*** Given passage

Glioblastoma multiforme (GBM) is the most frequent glial tumor (glioma). The epidemiology
of brain gliomas depends on many factors such as age, gender, genetics, environment, and
lifestyle.
According to statistics, in developed countries, brain gliomas account for about 2% of
all tumors. In the USA, there are approximately 12,000 new cases of brain gliomas
annually, and in Europe, there are about 25,000. The average age of individuals diagnosed
with brain gliomas is 64 years, although they can occur in all age groups. However, the
majority of cases are diagnosed in individuals between 45 and 70 years of age. The global
incidence rate is 3.7/100,000 for men and 2.6/100,000 for women. A higher incidence rate
is observed in highly industrialized countries. It is estimated that gliomas account for
30 to 40% of all intracranial tumors. Approximately 50% of adult gliomas are the most
malignant form
- - Glioblastoma multiforme G4.

******

**Work to complete**
Answer these questions from the passage on brain gliomas:
1. About how many new cases of brain gliomas occur annually in the USA?
2. What is the average age of individuals diagnosed with brain gliomas?
3. What is the global incidence rate for women?
The records are separate from the passage on brain gliomas and are not part of it.

*** Input data

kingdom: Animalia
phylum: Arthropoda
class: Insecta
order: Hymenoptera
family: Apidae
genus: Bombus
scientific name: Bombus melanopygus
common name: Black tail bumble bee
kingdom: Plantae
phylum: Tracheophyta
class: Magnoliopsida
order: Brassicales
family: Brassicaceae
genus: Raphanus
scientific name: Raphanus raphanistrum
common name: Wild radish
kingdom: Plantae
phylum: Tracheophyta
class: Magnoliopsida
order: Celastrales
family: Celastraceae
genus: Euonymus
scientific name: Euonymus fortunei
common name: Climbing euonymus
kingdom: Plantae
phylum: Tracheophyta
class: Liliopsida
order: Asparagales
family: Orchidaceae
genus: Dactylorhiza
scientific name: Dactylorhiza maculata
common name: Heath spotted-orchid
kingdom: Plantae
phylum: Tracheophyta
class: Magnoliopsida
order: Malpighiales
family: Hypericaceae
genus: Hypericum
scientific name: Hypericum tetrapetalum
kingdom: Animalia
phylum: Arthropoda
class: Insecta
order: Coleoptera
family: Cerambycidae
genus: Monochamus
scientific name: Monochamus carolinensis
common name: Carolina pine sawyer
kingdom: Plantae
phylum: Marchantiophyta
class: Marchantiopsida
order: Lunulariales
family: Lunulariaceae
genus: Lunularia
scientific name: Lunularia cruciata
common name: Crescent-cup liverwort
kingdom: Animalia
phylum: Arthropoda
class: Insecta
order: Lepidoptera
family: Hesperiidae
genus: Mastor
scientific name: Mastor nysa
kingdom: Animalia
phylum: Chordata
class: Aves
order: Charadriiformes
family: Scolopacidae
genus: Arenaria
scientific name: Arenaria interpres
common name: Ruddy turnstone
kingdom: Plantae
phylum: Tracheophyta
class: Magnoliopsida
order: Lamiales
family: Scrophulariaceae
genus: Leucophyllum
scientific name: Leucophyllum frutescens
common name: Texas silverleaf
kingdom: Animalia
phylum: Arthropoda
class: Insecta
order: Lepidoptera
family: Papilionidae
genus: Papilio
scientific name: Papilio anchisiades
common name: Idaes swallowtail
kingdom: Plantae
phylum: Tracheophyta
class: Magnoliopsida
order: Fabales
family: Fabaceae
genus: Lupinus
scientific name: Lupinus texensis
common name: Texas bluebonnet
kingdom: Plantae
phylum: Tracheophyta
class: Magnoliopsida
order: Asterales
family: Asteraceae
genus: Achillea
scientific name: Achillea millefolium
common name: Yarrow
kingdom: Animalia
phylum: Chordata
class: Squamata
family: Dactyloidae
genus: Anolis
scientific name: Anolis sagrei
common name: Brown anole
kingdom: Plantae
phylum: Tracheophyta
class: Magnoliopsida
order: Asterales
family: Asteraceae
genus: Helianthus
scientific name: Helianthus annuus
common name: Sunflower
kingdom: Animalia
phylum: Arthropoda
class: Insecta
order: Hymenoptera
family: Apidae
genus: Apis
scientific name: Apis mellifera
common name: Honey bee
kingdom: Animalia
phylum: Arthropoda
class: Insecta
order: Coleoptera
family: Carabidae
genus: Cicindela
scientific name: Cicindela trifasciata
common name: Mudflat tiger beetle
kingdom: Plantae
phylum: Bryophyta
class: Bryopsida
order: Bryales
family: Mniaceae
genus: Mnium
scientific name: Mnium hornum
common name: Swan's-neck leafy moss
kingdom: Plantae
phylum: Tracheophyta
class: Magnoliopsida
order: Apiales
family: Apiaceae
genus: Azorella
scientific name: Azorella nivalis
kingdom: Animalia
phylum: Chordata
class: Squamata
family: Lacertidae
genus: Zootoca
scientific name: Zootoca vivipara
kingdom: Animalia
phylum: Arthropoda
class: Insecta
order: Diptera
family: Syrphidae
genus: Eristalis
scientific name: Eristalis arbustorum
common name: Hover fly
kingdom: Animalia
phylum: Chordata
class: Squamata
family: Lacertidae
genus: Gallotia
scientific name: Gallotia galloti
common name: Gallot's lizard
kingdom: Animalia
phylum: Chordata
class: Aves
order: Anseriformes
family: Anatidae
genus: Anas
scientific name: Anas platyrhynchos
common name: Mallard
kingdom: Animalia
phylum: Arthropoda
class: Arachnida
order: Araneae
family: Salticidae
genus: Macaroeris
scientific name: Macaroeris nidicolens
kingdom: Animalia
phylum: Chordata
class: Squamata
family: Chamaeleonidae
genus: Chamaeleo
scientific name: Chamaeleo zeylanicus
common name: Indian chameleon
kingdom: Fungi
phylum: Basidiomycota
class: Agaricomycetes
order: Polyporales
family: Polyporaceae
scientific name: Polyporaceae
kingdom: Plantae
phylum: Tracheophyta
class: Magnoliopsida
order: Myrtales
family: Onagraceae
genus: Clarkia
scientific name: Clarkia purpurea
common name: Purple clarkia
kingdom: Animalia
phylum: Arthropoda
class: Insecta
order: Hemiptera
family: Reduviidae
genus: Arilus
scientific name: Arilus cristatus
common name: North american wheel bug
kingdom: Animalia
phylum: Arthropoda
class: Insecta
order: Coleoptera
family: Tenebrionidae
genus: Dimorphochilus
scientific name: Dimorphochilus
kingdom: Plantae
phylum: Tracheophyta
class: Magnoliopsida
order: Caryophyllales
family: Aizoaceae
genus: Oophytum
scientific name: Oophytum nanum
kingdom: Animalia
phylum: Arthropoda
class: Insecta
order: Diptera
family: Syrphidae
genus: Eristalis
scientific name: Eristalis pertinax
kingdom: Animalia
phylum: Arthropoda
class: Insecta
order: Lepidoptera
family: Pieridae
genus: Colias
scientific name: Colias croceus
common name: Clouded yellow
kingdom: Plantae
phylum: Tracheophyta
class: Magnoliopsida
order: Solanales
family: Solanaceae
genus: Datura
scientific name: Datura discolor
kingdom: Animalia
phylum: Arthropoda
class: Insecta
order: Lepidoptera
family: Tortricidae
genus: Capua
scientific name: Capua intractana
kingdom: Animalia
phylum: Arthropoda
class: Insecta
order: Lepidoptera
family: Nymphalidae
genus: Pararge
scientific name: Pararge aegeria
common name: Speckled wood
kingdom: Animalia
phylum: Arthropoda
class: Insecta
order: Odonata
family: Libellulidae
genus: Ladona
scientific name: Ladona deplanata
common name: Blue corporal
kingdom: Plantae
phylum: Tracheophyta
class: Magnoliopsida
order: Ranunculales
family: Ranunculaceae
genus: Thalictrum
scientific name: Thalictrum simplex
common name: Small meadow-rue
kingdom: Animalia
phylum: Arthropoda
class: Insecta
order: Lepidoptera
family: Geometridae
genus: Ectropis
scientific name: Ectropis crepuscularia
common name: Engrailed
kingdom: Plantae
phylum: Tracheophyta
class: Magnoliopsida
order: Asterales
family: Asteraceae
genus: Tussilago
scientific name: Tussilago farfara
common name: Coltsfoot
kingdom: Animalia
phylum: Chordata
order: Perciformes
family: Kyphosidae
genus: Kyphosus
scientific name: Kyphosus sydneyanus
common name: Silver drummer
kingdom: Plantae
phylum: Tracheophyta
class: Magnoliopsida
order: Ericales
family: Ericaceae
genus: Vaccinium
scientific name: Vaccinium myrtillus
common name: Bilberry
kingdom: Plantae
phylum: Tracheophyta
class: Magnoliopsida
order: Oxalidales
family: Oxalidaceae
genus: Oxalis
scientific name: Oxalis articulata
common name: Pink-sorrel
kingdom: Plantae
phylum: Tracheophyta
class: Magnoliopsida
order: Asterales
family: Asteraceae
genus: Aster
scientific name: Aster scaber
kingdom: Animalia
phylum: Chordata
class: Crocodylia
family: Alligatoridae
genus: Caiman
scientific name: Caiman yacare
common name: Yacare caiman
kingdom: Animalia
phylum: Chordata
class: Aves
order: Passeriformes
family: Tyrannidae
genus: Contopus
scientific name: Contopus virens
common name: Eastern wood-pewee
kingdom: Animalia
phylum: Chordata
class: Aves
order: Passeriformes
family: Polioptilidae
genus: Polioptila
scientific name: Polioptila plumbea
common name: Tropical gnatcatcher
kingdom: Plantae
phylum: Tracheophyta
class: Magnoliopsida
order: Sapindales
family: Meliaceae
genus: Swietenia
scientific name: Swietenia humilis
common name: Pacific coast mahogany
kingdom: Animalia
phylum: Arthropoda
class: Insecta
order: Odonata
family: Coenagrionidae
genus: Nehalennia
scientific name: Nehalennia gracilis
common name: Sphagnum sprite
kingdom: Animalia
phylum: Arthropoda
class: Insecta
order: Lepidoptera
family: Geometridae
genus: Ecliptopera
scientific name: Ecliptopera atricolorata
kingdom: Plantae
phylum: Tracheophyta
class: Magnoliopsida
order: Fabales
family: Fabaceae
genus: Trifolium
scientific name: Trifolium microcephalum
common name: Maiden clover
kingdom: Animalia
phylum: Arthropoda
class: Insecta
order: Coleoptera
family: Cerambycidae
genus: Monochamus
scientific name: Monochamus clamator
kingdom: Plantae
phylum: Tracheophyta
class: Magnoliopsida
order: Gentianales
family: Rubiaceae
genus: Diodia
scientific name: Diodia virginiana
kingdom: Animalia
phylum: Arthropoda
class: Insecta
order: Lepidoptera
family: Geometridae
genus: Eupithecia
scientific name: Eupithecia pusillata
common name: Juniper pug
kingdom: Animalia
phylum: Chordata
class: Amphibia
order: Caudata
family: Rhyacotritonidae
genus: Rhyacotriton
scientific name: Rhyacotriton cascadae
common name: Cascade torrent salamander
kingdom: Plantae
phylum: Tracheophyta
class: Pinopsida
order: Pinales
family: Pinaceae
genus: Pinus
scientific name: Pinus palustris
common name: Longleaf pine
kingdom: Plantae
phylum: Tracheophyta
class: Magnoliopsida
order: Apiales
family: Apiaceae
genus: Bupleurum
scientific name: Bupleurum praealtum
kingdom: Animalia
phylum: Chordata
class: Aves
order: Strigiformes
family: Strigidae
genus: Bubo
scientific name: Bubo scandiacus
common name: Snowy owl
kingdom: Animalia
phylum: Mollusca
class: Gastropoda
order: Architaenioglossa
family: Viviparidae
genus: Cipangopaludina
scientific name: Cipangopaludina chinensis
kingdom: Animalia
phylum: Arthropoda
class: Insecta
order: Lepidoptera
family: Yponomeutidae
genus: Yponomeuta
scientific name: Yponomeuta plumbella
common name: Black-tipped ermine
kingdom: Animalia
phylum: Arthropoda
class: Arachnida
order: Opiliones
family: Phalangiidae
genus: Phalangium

******

**Solution for this problem**
1. Approximately 12,000.
2. 64 years.
3. 2.6/100,000.